Entries taken from a collection
::::

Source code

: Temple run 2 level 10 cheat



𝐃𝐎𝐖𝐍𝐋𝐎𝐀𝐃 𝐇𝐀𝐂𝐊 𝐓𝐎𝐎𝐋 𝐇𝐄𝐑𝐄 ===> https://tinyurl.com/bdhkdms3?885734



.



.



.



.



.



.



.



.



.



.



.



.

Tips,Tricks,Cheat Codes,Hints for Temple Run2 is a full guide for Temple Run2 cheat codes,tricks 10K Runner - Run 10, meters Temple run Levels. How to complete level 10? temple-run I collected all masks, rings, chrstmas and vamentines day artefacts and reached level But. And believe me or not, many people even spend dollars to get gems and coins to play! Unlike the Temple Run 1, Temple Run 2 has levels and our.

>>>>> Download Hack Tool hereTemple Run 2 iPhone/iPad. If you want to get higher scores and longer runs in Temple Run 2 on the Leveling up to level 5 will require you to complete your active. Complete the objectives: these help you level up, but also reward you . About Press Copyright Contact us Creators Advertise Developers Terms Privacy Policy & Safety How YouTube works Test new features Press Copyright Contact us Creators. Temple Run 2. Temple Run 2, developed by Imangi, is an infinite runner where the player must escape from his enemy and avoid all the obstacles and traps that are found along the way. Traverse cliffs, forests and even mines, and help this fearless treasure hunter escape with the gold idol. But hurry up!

::::

▸ **About this exercise**
Could you reproduce all of the entries exactly as they appear?

▸ **Solution below**
Source code

: Temple run 2 level 10 cheat



𝐃𝐎𝐖𝐍𝐋𝐎𝐀𝐃 𝐇𝐀𝐂𝐊 𝐓𝐎𝐎𝐋 𝐇𝐄𝐑𝐄 ===> https://tinyurl.com/bdhkdms3?885734



.



.



.



.



.



.



.



.



.



.



.



.

Tips,Tricks,Cheat Codes,Hints for Temple Run2 is a full guide for Temple Run2 cheat codes,tricks 10K Runner - Run 10, meters Temple run Levels. How to complete level 10? temple-run I collected all masks, rings, chrstmas and vamentines day artefacts and reached level But. And believe me or not, many people even spend dollars to get gems and coins to play! Unlike the Temple Run 1, Temple Run 2 has levels and our.

>>>>> Download Hack Tool hereTemple Run 2 iPhone/iPad. If you want to get higher scores and longer runs in Temple Run 2 on the Leveling up to level 5 will require you to complete your active. Complete the objectives: these help you level up, but also reward you . About Press Copyright Contact us Creators Advertise Developers Terms Privacy Policy & Safety How YouTube works Test new features Press Copyright Contact us Creators. Temple Run 2. Temple Run 2, developed by Imangi, is an infinite runner where the player must escape from his enemy and avoid all the obstacles and traps that are found along the way. Traverse cliffs, forests and even mines, and help this fearless treasure hunter escape with the gold idol. But hurry up!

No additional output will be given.